Trecho selecionado:

===============

A intenção principal dessas pesquisas era descobrir a origem de imigrantes italianos e suas famílias, naturais dessas províncias, que tiveram como destino o Brasil. Por origem entende-se as comunas (em italiano, comune; plural, comuni). Por meio desses documentos é possível compreender melhor as dinâmicas das migrações que afetaram a região do Vêneto, especialmente no final do século XIX. Essa região foi a que mais forneceu imigrantes para o Brasil, portanto entender melhor quem eram essas pessoas, de onde vieram e quando vieram, nos ajuda a entender melhor a formação da população brasileira (para alguns estados do Brasil particularmente e a partir do século XIX) e por extensão a nossa sociedade, nós mesmos.
Além disso tais registros auxiliam, evidentemente, àqueles que estão procurando informações mais específicas a respeito de seus antepassados italianos. Em alguns casos descobrir o comune de origem e a data de nascimento de um imigrante pode se tornar um processo complexo. Os documentos pesquisados ainda não se encontram em bancos de dados online; sendo assim, as informações reunidas pelo museu podem ser consideradas inéditas e, a partir de agosto de 2019, facilmente pesquisáveis no museu.
Cruzando os documentos dos arquivos italianos com os registros de matrícula da Hospedaria de Imigrantes do Brás conseguimos descobrir a origem de cerca de mil e quatrocentos imigrantes. Além desses, há dados para famílias que podem ter migrado para outros estados do Brasil (principalmente Rio Grande do Sul, Santa Catarina, Espírito Santo e Minas Gerais) ou mesmo para o estado de São Paulo, porém sem terem sido acolhidas na Hospedaria.
No que diz respeito à província de Veneza, é interessante notar algumas características dos registros pesquisados. As datas de migração ocorrem de 1887 até 1897 principalmente e predominam imigrantes provenientes de municípios situados ao norte da província, principalmente àqueles que margeiam rios. Assim, os comuni que se destacam são San Donà di Piave, Musile di Piave, Noventa di Piave e Fossalta di Piave e Eraclea (anteriormente Grisolera): todos às margens do Rio Piave. Há ainda Torre di Mosto, Santo Stino di Livenza e Caorle, próximos ao Rio Livenza; Concordia Sagittaria e Portugruaro, às margens do Rio Lemene; Jesolo (anteriormente Cavazuccherina), ao lado do Rio Sile e San Michele al Tagliamento, na fronteira do Vêneto com a região de Friuli Venezia Giulia, e do lado do Rio Tagliamento. Já na parte sul da província de Veneza são relevantes, para a imigração no Brasil, os municípios de Chioggia e Cavarzere, aquele à beira-mar e este à margem do Rio Adige, já muito próximo da província de Rovigo.

===============

[Entradas do conjunto de dados]
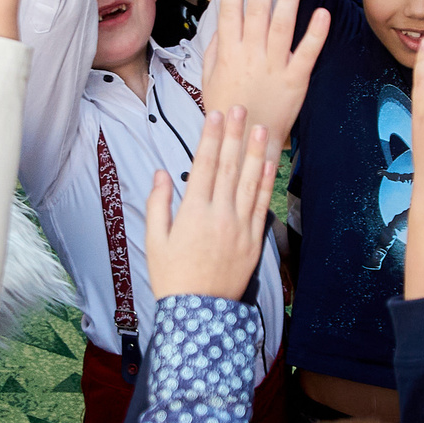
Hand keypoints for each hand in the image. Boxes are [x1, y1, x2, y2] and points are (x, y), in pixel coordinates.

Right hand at [145, 106, 272, 301]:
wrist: (198, 312)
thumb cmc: (171, 276)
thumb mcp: (154, 240)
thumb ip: (158, 204)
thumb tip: (161, 173)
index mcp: (193, 213)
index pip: (203, 165)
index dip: (210, 138)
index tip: (215, 116)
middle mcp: (220, 215)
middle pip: (228, 167)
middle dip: (234, 135)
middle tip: (240, 109)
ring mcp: (240, 227)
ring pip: (249, 182)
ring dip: (255, 153)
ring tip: (260, 128)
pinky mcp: (253, 240)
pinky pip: (262, 206)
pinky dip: (266, 183)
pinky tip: (269, 164)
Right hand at [197, 0, 329, 150]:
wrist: (246, 143)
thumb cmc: (228, 109)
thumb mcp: (209, 79)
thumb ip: (214, 50)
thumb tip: (221, 24)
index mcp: (228, 54)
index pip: (230, 11)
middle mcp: (250, 56)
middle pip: (257, 12)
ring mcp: (274, 67)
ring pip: (282, 27)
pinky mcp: (296, 81)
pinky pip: (307, 53)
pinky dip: (316, 33)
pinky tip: (322, 13)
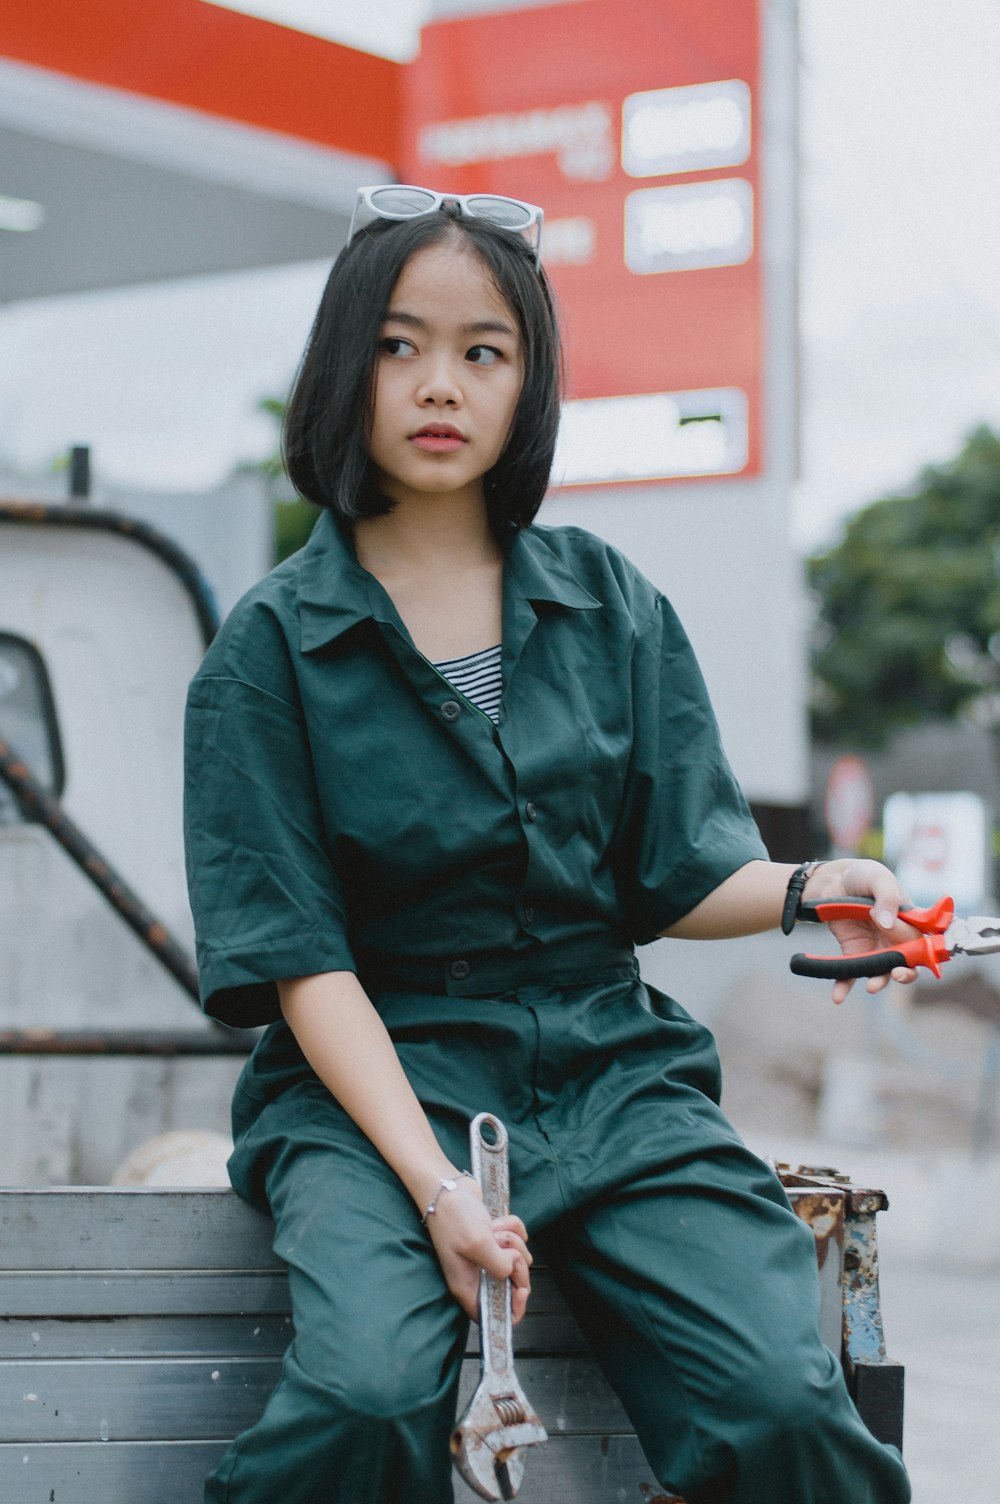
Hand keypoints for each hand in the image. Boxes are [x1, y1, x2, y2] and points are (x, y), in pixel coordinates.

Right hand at [424, 1176, 531, 1322]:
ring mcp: (487, 1256)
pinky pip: (518, 1238)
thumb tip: (512, 1270)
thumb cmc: (454, 1217)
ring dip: (513, 1240)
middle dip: (516, 1264)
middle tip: (505, 1249)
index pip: (494, 1316)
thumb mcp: (477, 1244)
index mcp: (468, 1287)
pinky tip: (497, 1220)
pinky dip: (514, 1227)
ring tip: (493, 1229)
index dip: (513, 1309)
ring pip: (518, 1258)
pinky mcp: (494, 1239)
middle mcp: (478, 1275)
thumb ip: (499, 1265)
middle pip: (513, 1284)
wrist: (447, 1187)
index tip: (520, 1290)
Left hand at [802, 858, 919, 1004]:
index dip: (921, 949)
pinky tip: (838, 997)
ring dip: (879, 981)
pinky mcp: (853, 951)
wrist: (832, 880)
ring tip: (872, 986)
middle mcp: (894, 937)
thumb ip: (887, 897)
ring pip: (881, 971)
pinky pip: (850, 972)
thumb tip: (888, 922)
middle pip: (906, 962)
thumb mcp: (878, 877)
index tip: (916, 956)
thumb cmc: (863, 875)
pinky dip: (844, 985)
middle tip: (897, 974)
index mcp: (908, 920)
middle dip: (905, 972)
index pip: (920, 939)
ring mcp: (874, 947)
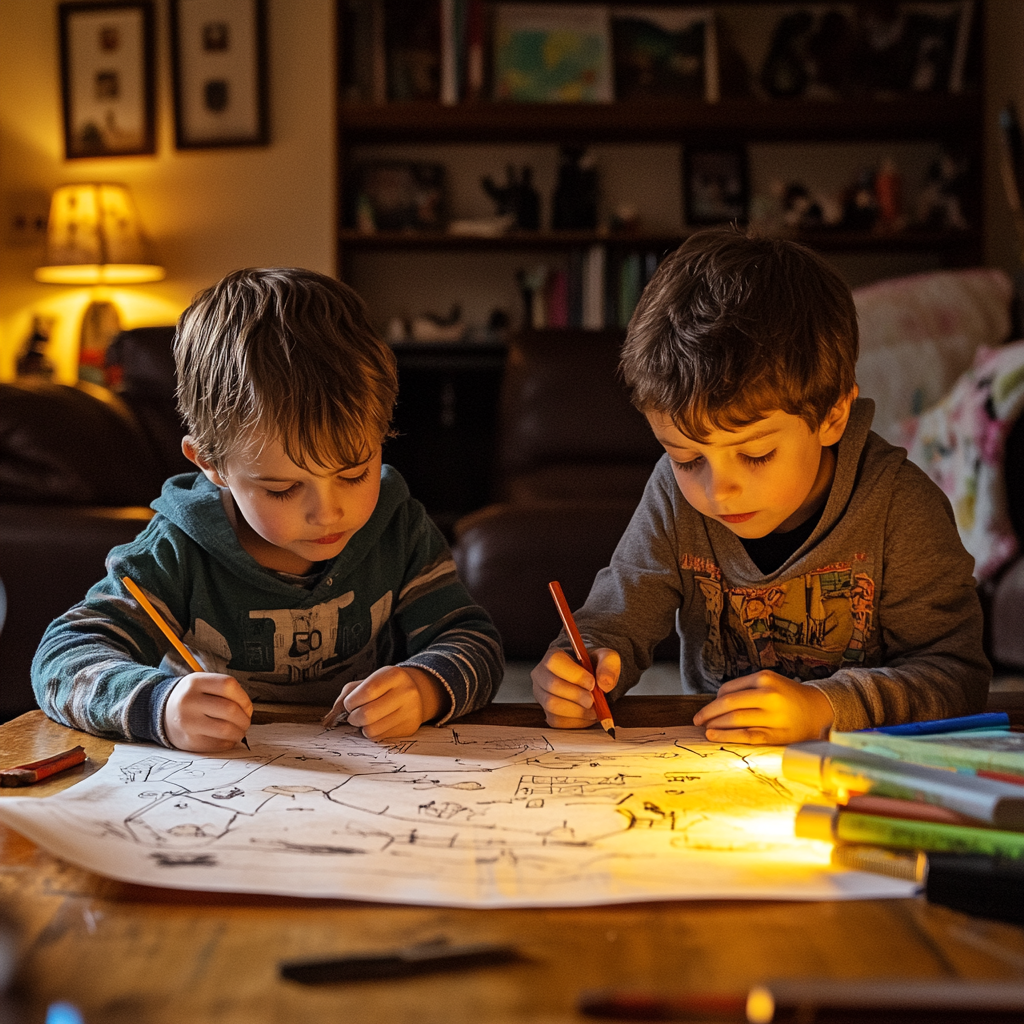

===============

Tarefa A:
No trecho selecionado, entre quais anos ocorrem principalmente as datas de migração registradas para a província de Veneza?
Tarefa B:
Transcreva do trecho selecionado, sem nenhuma alteração, a parte que começa nas palavras "Além disso tais" e termina depois de "pesquisáveis no museu.".

Resposta A:
De 1887 até 1897.

Resposta B:
Além disso tais registros auxiliam, evidentemente, àqueles que estão procurando informações mais específicas a respeito de seus antepassados italianos. Em alguns casos descobrir o comune de origem e a data de nascimento de um imigrante pode se tornar um processo complexo. Os documentos pesquisados ainda não se encontram em bancos de dados online; sendo assim, as informações reunidas pelo museu podem ser consideradas inéditas e, a partir de agosto de 2019, facilmente pesquisáveis no museu.